Task requirements: Reproduce verbatim the lines of the listing from its first line through the line containing "Reading left to right, transcribe this", both included.

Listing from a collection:

□ □ □ □ □

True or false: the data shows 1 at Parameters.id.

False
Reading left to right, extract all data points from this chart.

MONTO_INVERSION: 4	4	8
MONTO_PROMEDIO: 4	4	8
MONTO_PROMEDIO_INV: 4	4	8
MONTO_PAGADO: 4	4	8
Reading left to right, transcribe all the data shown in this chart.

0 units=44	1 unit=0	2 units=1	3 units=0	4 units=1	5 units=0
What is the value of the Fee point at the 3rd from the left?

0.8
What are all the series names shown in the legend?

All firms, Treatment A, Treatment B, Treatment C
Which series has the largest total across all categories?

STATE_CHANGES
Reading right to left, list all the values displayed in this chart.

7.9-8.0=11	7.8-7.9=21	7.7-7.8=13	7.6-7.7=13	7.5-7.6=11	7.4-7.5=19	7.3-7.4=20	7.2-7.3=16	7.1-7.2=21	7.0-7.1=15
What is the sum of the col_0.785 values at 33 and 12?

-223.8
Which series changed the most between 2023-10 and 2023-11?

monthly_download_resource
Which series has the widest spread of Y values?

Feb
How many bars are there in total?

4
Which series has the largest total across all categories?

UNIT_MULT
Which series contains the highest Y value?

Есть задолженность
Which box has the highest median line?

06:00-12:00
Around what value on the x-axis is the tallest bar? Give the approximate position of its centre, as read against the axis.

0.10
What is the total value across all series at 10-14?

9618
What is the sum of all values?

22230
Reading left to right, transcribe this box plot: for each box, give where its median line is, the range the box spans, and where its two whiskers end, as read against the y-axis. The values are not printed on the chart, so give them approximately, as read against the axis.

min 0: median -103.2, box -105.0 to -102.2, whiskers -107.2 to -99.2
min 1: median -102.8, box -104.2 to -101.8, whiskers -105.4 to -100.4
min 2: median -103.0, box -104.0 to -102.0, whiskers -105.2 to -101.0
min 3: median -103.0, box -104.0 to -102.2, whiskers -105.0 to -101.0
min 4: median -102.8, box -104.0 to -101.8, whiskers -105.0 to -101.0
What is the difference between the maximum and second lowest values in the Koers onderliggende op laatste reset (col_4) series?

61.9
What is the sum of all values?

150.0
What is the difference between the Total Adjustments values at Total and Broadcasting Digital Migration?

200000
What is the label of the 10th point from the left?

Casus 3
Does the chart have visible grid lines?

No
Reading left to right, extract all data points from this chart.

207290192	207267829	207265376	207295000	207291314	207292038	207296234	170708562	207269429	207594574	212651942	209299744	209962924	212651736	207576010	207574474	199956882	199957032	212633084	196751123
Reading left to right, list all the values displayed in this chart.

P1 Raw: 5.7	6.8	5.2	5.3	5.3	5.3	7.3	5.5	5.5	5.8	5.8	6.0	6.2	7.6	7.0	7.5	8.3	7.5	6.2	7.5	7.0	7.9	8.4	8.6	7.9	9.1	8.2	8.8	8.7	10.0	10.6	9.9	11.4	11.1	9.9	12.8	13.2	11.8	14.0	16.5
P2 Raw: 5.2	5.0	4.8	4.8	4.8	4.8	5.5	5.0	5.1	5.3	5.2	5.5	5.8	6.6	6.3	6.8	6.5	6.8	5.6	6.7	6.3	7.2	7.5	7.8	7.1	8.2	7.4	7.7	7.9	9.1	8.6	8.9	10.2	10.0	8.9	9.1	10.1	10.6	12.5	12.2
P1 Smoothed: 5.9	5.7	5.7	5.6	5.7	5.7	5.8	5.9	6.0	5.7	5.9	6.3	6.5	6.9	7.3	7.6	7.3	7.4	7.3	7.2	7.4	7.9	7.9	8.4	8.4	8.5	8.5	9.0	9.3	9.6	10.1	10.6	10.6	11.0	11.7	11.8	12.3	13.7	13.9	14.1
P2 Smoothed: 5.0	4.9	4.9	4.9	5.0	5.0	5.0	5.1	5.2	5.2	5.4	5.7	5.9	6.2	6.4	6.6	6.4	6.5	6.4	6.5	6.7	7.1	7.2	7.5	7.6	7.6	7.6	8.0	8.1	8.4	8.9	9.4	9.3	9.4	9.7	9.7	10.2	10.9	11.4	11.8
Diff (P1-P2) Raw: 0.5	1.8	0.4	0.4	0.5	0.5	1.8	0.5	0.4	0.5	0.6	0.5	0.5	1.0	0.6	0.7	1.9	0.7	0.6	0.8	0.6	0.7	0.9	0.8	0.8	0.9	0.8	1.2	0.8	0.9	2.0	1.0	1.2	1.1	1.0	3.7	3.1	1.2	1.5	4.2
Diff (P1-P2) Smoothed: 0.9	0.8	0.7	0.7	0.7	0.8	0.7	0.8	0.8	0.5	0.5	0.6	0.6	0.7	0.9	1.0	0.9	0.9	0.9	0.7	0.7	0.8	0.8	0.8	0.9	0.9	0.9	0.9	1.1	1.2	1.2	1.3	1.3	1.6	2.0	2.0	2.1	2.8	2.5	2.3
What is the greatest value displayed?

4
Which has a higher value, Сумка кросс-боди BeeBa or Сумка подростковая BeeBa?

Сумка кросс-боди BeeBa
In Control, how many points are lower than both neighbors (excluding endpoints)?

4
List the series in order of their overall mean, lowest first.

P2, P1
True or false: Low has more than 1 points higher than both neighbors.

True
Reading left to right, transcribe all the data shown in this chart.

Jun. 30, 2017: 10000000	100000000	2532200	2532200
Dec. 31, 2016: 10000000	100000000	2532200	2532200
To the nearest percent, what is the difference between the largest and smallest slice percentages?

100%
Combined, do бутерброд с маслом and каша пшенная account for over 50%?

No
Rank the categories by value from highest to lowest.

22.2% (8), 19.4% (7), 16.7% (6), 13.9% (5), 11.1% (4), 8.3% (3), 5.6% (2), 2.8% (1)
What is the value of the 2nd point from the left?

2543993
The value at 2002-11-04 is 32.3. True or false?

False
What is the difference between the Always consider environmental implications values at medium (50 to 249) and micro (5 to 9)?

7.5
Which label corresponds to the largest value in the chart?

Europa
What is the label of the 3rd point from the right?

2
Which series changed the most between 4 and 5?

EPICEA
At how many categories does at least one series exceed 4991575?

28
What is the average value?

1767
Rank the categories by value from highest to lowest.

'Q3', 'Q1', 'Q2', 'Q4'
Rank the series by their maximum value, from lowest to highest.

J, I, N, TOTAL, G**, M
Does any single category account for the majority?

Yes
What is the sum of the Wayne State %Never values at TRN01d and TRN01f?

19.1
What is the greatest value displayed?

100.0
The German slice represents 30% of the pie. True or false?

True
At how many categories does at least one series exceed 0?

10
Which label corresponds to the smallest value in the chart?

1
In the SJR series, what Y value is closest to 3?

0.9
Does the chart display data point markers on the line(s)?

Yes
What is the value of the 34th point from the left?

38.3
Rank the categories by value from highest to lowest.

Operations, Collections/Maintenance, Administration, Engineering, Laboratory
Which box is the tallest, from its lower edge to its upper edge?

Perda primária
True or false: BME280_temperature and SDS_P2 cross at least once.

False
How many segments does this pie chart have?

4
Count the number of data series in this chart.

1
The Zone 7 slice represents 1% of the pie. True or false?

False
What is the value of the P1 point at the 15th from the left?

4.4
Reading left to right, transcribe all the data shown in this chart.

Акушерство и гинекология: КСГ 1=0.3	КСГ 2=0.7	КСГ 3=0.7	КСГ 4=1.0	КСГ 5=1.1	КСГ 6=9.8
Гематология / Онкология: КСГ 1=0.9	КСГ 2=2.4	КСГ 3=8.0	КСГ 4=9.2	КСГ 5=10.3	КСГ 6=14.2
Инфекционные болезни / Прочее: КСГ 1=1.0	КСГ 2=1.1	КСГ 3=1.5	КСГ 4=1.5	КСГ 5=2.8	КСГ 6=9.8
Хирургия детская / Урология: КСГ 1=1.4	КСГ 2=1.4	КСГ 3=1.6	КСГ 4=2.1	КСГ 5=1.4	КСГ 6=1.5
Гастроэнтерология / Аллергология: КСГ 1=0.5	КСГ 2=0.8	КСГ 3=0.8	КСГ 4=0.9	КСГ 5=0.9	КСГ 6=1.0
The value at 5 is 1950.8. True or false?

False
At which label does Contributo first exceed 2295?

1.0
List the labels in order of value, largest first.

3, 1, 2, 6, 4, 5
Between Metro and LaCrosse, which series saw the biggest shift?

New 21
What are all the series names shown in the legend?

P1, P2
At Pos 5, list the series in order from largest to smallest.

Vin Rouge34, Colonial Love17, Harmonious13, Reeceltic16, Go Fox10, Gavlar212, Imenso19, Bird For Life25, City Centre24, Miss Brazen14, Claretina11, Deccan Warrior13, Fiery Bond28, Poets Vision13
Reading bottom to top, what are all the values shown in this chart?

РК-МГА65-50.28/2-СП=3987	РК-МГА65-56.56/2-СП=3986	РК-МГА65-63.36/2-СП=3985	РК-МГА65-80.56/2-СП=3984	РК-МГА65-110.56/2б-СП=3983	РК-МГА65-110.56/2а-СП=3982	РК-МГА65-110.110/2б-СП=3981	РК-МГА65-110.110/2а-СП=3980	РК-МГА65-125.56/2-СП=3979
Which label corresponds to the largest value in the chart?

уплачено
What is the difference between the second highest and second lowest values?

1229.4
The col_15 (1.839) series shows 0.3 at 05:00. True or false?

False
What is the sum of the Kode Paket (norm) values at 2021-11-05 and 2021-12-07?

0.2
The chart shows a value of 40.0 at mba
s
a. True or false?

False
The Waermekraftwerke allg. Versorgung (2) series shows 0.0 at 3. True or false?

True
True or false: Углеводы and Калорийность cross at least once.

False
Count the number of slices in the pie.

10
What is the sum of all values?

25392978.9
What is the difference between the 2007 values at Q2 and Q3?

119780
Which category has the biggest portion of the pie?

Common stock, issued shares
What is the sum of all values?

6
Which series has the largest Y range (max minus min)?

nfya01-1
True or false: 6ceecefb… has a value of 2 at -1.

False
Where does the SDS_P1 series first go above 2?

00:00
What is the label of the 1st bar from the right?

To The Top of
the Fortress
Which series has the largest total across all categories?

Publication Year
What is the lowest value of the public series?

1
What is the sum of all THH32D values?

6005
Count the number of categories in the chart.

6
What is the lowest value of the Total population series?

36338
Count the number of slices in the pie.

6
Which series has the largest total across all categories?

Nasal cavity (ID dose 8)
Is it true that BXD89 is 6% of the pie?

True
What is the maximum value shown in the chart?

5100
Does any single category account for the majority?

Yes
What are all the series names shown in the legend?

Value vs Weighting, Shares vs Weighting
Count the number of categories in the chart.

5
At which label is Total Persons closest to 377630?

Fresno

□ □ □ □ □

Solution to this exercise:
True or false: the data shows 1 at Parameters.id.

False
Reading left to right, extract all data points from this chart.

MONTO_INVERSION: 4	4	8
MONTO_PROMEDIO: 4	4	8
MONTO_PROMEDIO_INV: 4	4	8
MONTO_PAGADO: 4	4	8
Reading left to right, transcribe all the data shown in this chart.

0 units=44	1 unit=0	2 units=1	3 units=0	4 units=1	5 units=0
What is the value of the Fee point at the 3rd from the left?

0.8
What are all the series names shown in the legend?

All firms, Treatment A, Treatment B, Treatment C
Which series has the largest total across all categories?

STATE_CHANGES
Reading right to left, list all the values displayed in this chart.

7.9-8.0=11	7.8-7.9=21	7.7-7.8=13	7.6-7.7=13	7.5-7.6=11	7.4-7.5=19	7.3-7.4=20	7.2-7.3=16	7.1-7.2=21	7.0-7.1=15
What is the sum of the col_0.785 values at 33 and 12?

-223.8
Which series changed the most between 2023-10 and 2023-11?

monthly_download_resource
Which series has the widest spread of Y values?

Feb
How many bars are there in total?

4
Which series has the largest total across all categories?

UNIT_MULT
Which series contains the highest Y value?

Есть задолженность
Which box has the highest median line?

06:00-12:00
Around what value on the x-axis is the tallest bar? Give the approximate position of its centre, as read against the axis.

0.10
What is the total value across all series at 10-14?

9618
What is the sum of all values?

22230
Reading left to right, transcribe this box plot: for each box, give where its median line is, the range the box spans, and where its two whiskers end, as read against the y-axis. The values are not printed on the chart, so give them approximately, as read against the axis.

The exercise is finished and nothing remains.